Enterprise Selling: How One Startup Made the Leap
Jessica Stillman
Philadelphia-based CloudMine started by selling to geeks. The team behind the fledgling company had a vision to help other developers take data from wherever it was located and get it to wherever it needed to go with a no-fuss middleware solution. They had no trouble building a product their fellow developers loved. But CloudMine soon had a problem.
“When we started, we were selling direct to the developers and hoping that would be brought up to the senior management at larger companies and that we would do some enterprise business that way,” co-founder and CEO Brendan McCorkle said. “That’s not the way the enterprise market works.”
The company had a solution that could solve the problems of big companies as well as of individual developers, but “as a founding team, we don’t have the greatest depth of experience selling enterprise,” says McCorkle.
Enterprise Boot Camp
Enter two of the company’s investors, Andy Newcomb and Drew Kese of MissionOG. They put the CloudMine team through a three-stage boot camp. “The first phase was just a high-level introduction to the game of enterprise sales,” explains McCorkle. “The second step was practice meetings with the warmest leads from our advisors and investors. We were rough, but these were very friendly meetings. We weren’t pitching a big bank; we were talking with someone at a big bank who was telling us, if you’re selling to banks, this is what you need to know.”
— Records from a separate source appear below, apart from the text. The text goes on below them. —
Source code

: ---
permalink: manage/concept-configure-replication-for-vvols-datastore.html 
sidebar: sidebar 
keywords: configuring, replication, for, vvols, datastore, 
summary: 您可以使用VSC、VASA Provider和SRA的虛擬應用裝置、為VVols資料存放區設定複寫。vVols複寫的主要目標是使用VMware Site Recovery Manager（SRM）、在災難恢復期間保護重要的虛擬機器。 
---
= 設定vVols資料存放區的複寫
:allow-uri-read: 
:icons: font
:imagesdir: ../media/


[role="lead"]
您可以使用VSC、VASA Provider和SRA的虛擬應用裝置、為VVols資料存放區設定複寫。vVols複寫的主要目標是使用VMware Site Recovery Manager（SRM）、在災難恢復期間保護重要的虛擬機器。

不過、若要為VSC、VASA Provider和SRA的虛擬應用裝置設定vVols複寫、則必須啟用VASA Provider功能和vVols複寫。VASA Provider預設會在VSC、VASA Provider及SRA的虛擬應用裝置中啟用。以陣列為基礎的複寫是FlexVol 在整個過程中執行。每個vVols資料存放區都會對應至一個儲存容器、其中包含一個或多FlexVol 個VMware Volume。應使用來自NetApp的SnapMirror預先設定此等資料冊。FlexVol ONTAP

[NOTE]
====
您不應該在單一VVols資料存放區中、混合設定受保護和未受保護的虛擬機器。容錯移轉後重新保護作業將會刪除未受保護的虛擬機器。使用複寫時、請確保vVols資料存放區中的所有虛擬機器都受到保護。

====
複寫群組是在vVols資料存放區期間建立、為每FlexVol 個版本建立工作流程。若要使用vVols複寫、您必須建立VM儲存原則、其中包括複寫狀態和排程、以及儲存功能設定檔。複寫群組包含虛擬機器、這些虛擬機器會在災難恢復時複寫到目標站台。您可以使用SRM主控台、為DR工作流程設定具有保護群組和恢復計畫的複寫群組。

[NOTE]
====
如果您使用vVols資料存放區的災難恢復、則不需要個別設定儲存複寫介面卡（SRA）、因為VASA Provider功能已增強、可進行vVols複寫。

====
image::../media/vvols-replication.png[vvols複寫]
The final step “was these guys coming with us on actual sales pitches. They weren’t just sitting and critiquing. They were members of the team that was pitching. Over time their involvement in those meetings has withdrawn, so they’ve become more coach and less player-coach,” McCorkle says. The company’s investors also helped the team hire experienced enterprise sales pro Jay Hirshman.
Slowing It Down
What did CloudMine learn from this boot camp that other startups making the transition from selling to individuals to selling to large enterprises could learn from?
“One of the biggest adjustments we’ve had to make is the pace of the two are so different,” says McCorkle. While an individual developer might have bought the product the same day that he or she first contacted the company, closing a deal with a corporation can take months.
That demands more discipline around account management and a CRM tool. The sales team needed “proper contact management and review, so you’re making sure that all of your contacts are recorded, all your conversations, all your meetings,” explains Hirshman. Tracking “provides a lot of the analytics and reporting that is essential for startups to provide their strategic advisors and investors,” he says. It also helps ensure that if an advisor has a relationship at a target company, that relationship can be flagged up and exploited.
An Enterprise State of Mind
Not all of the adjustment to the slower pace of enterprise decision-making revolved around the right management structures. Some was simply in the mind. “We’ve had to make sure that we have empathy for the pace that they move at because if you don’t, it’s very frustrating,” McCorkle says. Hirshman, who has previous experience working for a global bank, helped demystify the holdup for a founding team that was impatient to start helping customers.
“Being in that large corporate culture gave me an understanding of why enterprises take a long time to do certain things. There are a lot more eyes looking at their organizations from a regulatory, compliance and a legal perspective,” he says. His experience also provided some strategies startups can use to potentially lessen the wait. These include, “talking to the right buying centers, solving an immediate pain, talking to the right individual. Always make sure that you’re hitting them in their key deliverables in their corporate objectives.”
The Future Is Now
The other big lesson for CloudMine was selling vision. McCorkle explains: “This was the biggest struggle for our engineers. You go into a meeting and they ask you what you can do and you want to tell them what you can do exactly.” With big enterprise clients that can be a mistake, he learned, as their slower pace and larger budgets mean you can often work with a company to develop a feature in the direction the potential client would like to see it go.
“If we’re sitting down in front of enterprise X and we have 90% of a feature done, and the thing that really gets them the most excited is that feature, we can tell them that we can work with them on that feature, and it will be done by the time that they start. A lot of times, they’ll help you fund the development of that feature,” he says.
This customer-driven development is great for staying close to the market, but it took CloudMine some getting used to. “There’s a different mindset around talking to customers about vision and where the company is going. It’s more of a business development mentality than an engineering mentality,” McCorkle says.
Stay Hungry
Startups are told again and again go after potential customers aggressively, but the final lesson for McCorkle and his team was that sometimes you need to let an enterprise customer go. The flipside of selling vision? Sometimes the vision of a potential enterprise customer and your company don’t line up.
“You go and talk about what you’re trying to do and see if that fits with the problems they have. Sometimes it’s not a good fit for your company and you have to pass. That’s tough for startups because you’re trying to close everybody you can find,” McCorkle says. You may be hungry, but some meals are more trouble than they’re worth and learning to keep your hunger in check is part of developing the disciplined sales culture needed for enterprise selling.